PauseNow, some of you know me well, others not so, but let me tell you…I would say, “Bring it!” After all, one of my taglines is, “Don’t think I won’t cutcha. Cuz I can.” or “I will cutcha, let it heal, then cutcha again.” Besides, the
Trio of Terror would find merciless ways to torture, annoy, and antagonize anyone that would mess with us without provocation.
Begin Again“Your ex would really do that?”
“Yeah.”
“You still love him don’t you?” (am I stupid…ignorance is bliss, just go with the flow)
“I care about him,” he said hesitantly and unconvincingly.
“DH, look into my eyes and tell me that you’re still not in love with him.”
(Stupid, party of one, your table is ready).
“I can’t say that I don’t, but I really like you and want to see where it goes.”
“DH, I like you a lot. I think you are handsome and sexy and would like to see where it goes…”
He looks at me with raised eyebrows and a glint of hope in his eyes.
“…but, I don’t think that you’re ready to move forward, unless you deal with the feelings you still have about your past. Until you deal with your situation, you won’t be ready to move forward with me, or anyone for that matter. I like you…you like me…to me that’s all that should matter. It should be a clean palette to work from, but in this case there are some things you need to decide if you want to move forward dating someone.”
He just looked at me….speechless.
“When you’re ready…give me a call, DH. Until then, I hope everything works out for you.
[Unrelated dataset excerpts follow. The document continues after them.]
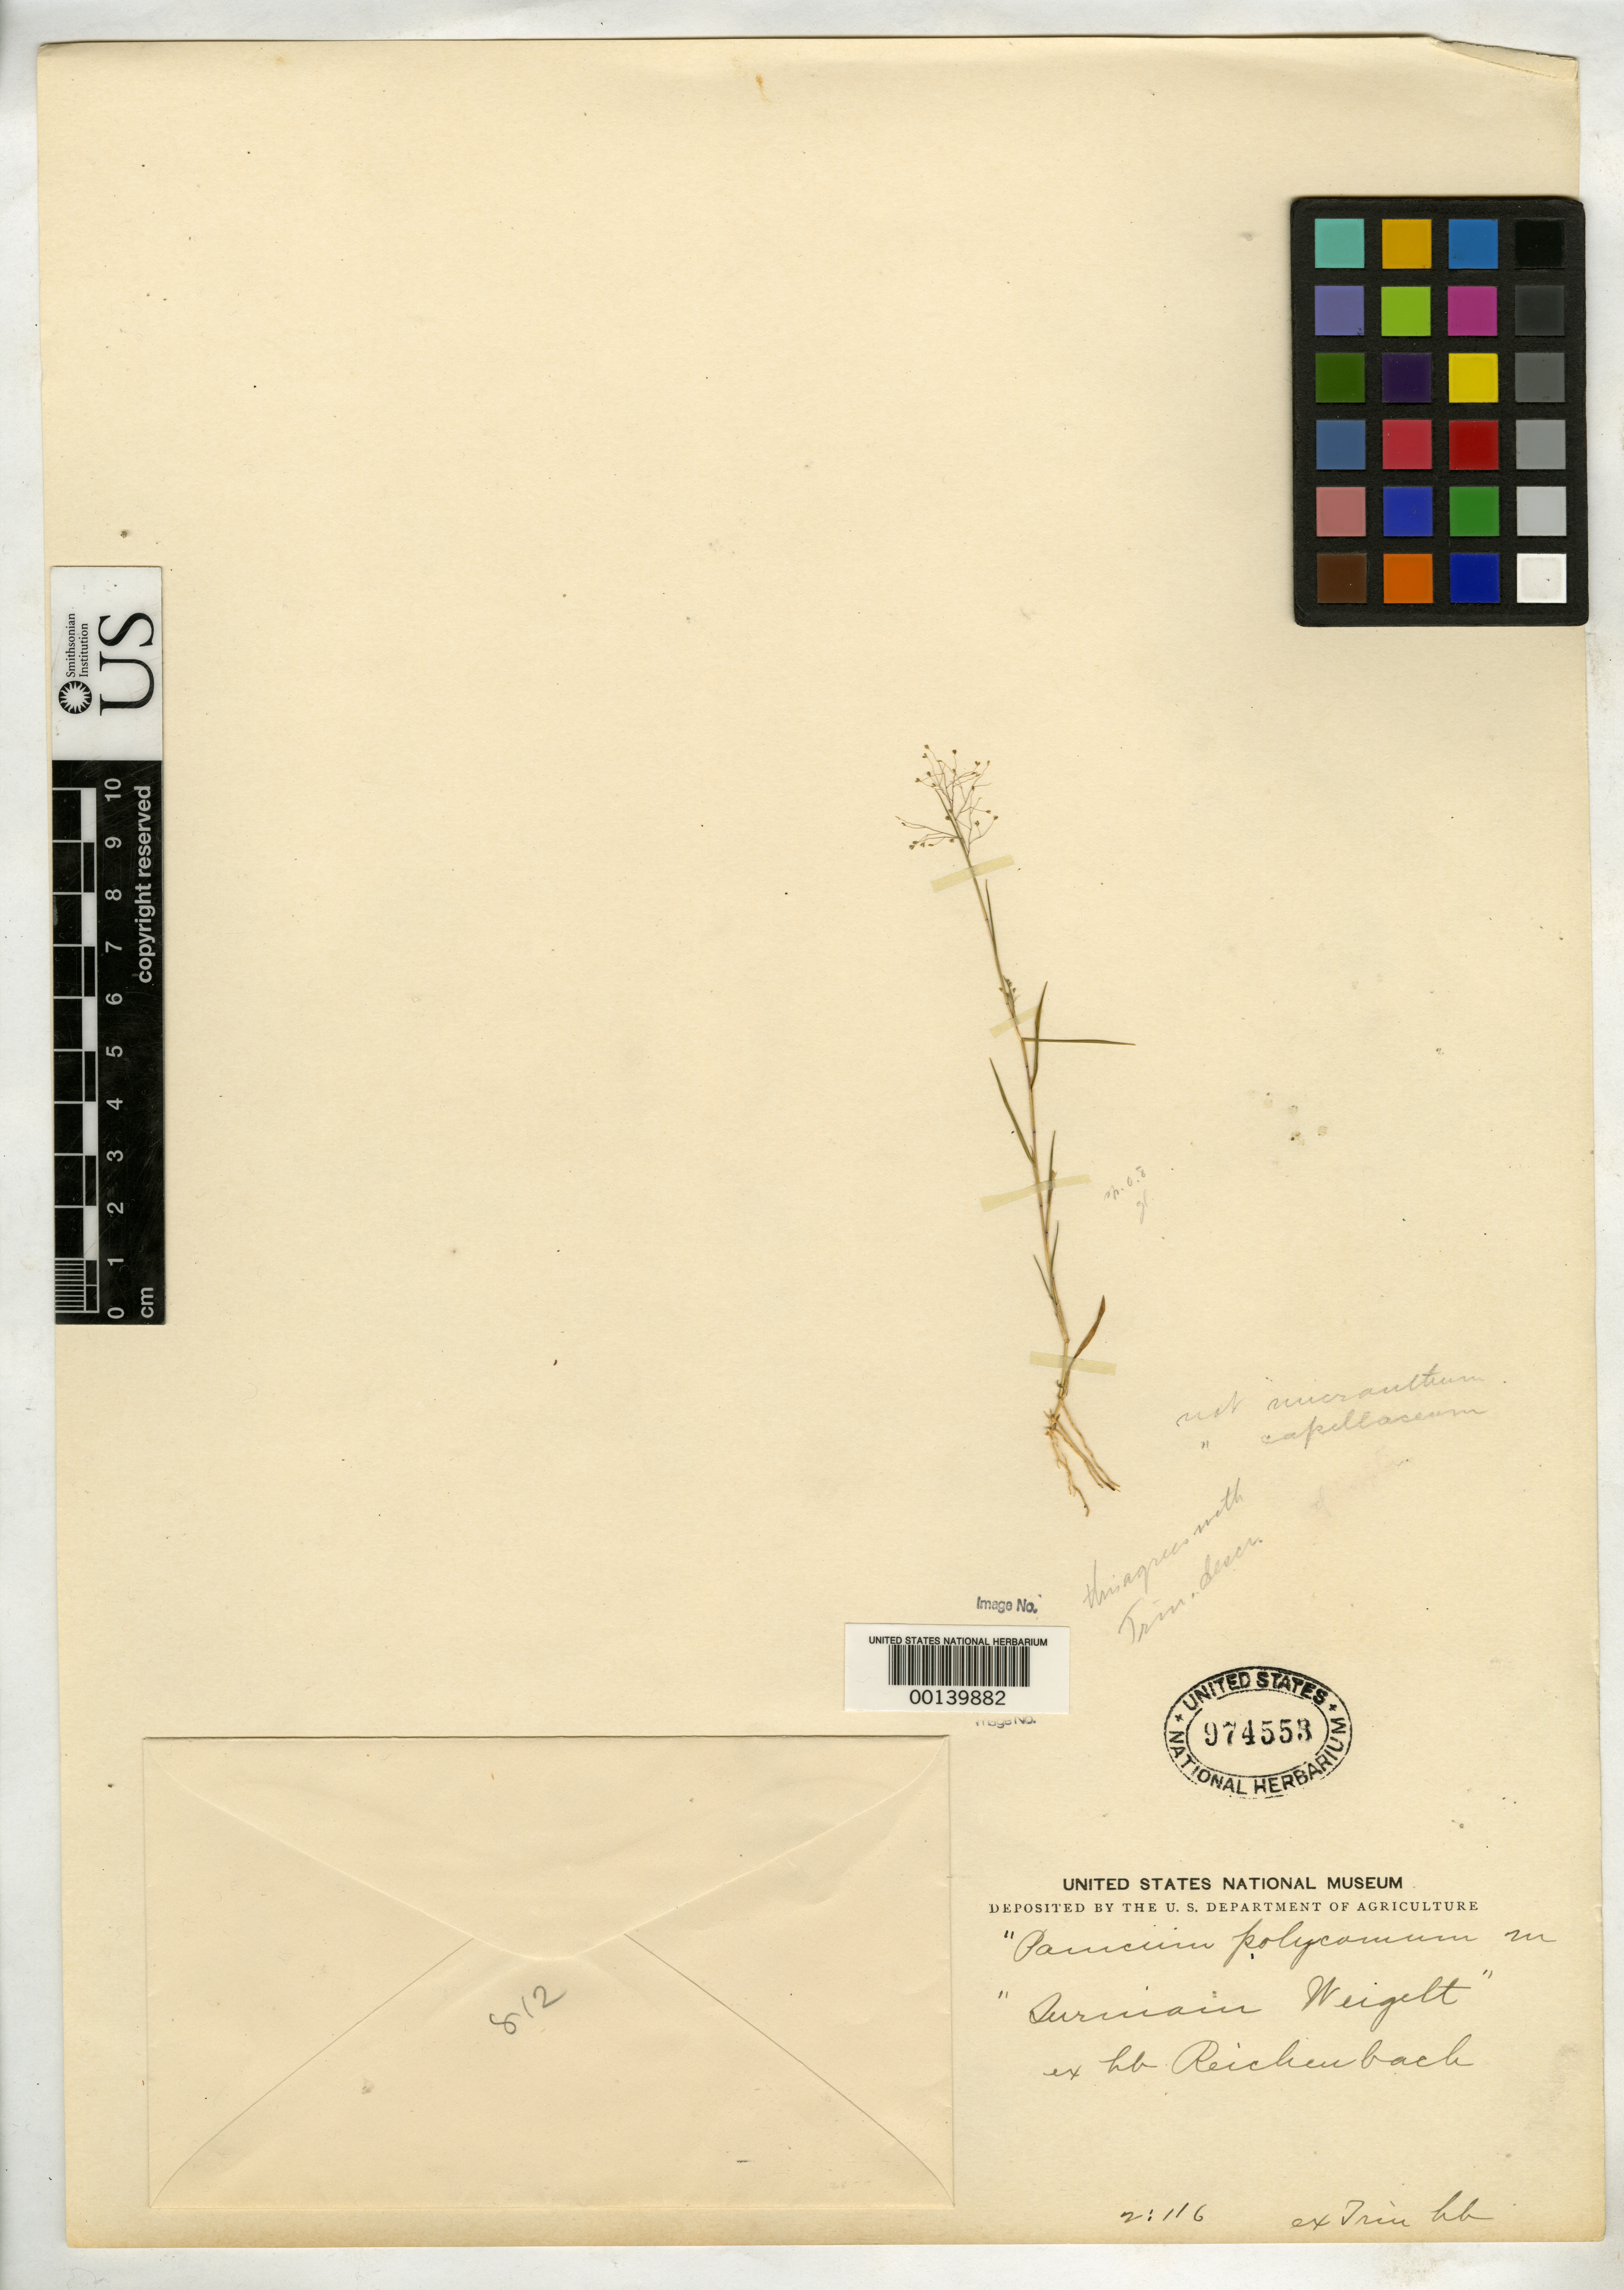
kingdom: Plantae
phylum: Tracheophyta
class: Liliopsida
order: Poales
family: Poaceae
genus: Panicum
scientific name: Panicum polycomum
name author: Trin.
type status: Type Fragment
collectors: C. Weigelt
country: Suriname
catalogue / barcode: US 974553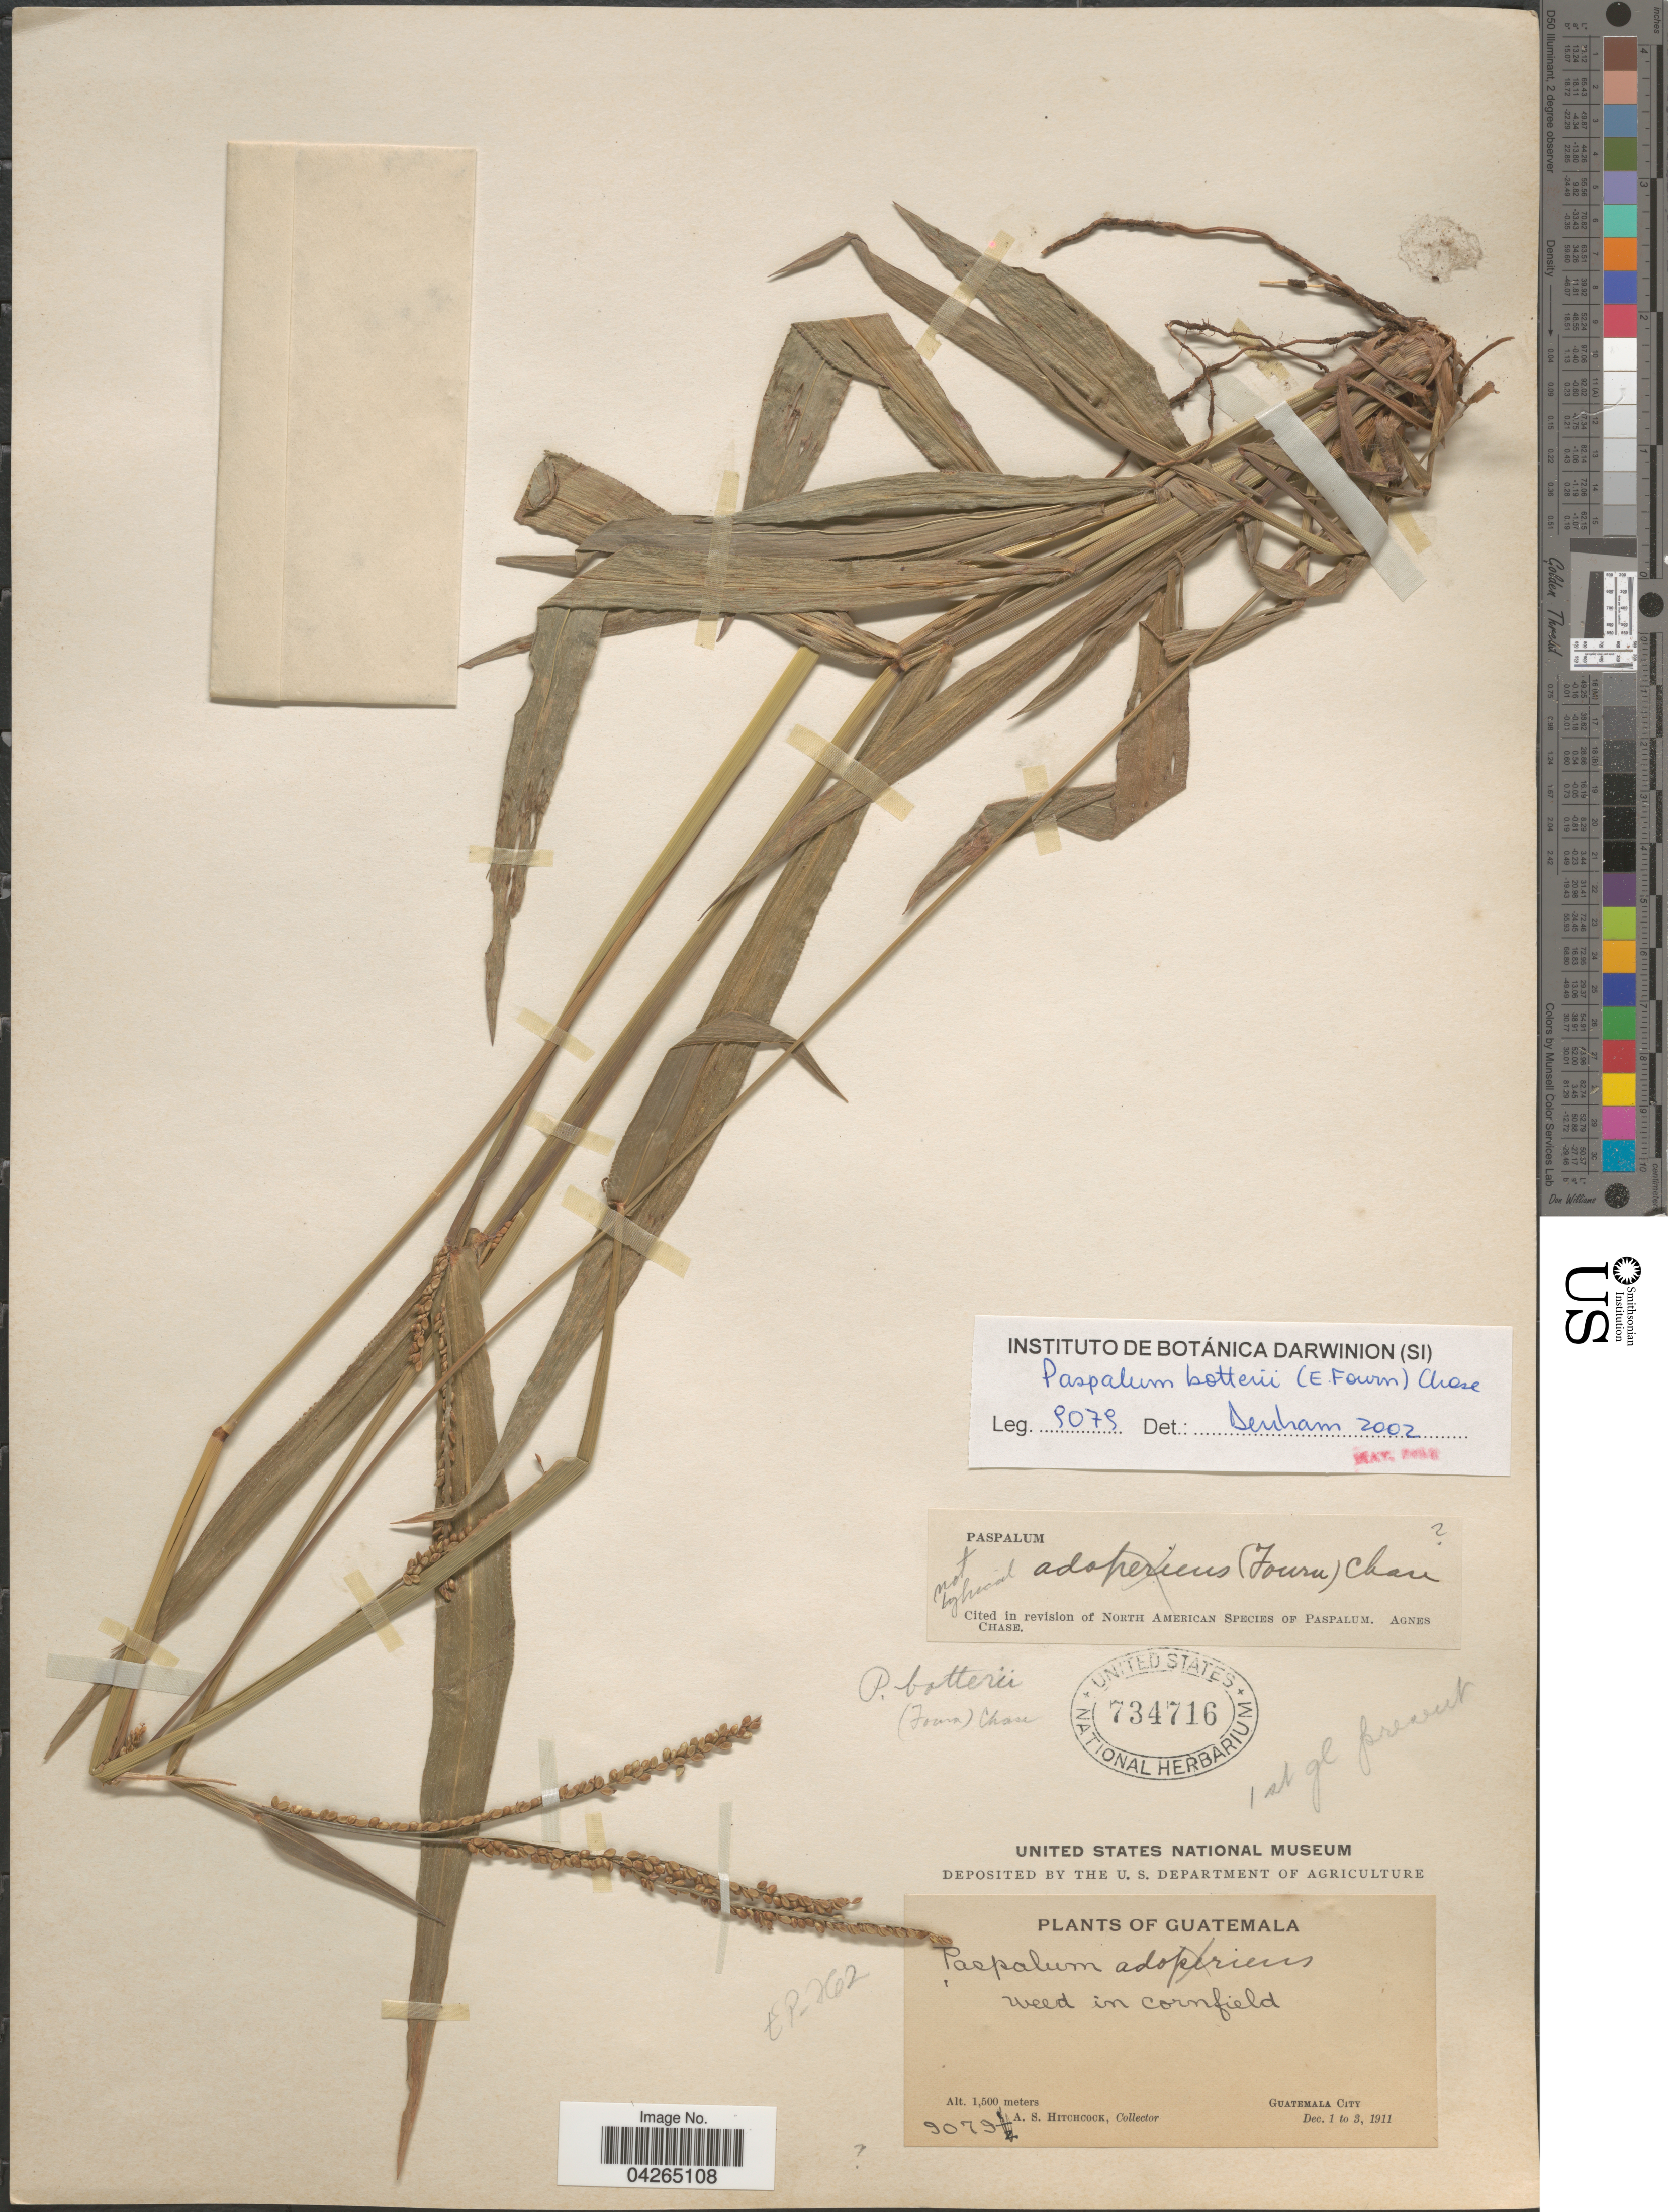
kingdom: Plantae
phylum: Tracheophyta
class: Liliopsida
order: Poales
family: Poaceae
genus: Paspalum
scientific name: Paspalum botterii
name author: (E. Fourn.) Chase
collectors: A. S. Hitchcock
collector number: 9079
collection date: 1911-12-01/1911-12-03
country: Guatemala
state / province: Guatemala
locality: Guatemala City.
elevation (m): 1500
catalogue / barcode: US 734716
Talk to you later.”
Then I left him outside while I trotted in to get my friends and get the hell outta Dodge.
I am sad…I really liked DH…I go home, and do one of the stupidest things that a messy drunk can do…You’ve all played that particular game…
Welcome to
DRUNK DIAL THE EX, the game show where you get completely wasted, have an emotional night, then make the biggest mistake you can make at 2 AM.
My ex can be the nicest guy on the planet, and Boyd should get an award for Friday night/Saturday morning-a huge F'n "nice guy medal.
He came and picked me up and we went to his place so I could be an upset, weepy drunk on his shoulder, all the time him comforting me…(so nice that it’s kind of weird now).
He tells me not to give up, and at least I am starting to put my heart out there again. (True…bastard…knows me too well).
I get caught up in a messy, upset-loop, where you look back at all the crappy relationships that you have had, and the good ones, and wonder why the good ones didn’t work out…nightmarish place to be when you're still swaying from liquor.
Of course, there I was resting next to my ex, wishing, wanting, a good relationship, and tearing myself up even more, because my ex was being such a great guy…and we couldn’t even make it work.
Can y’all say drunken, quickly spiraling, depressing blob of deutschmarc? I knew you could…
He was such a Rockstar that he drove me home at 4:30, because I couldn’t sleep.
If this was going to be the beginning of my weekend…I thought I would stay in… Luckily, I’m a bounce-backer, and the rest of Pride was something to be written about, and oh, I will.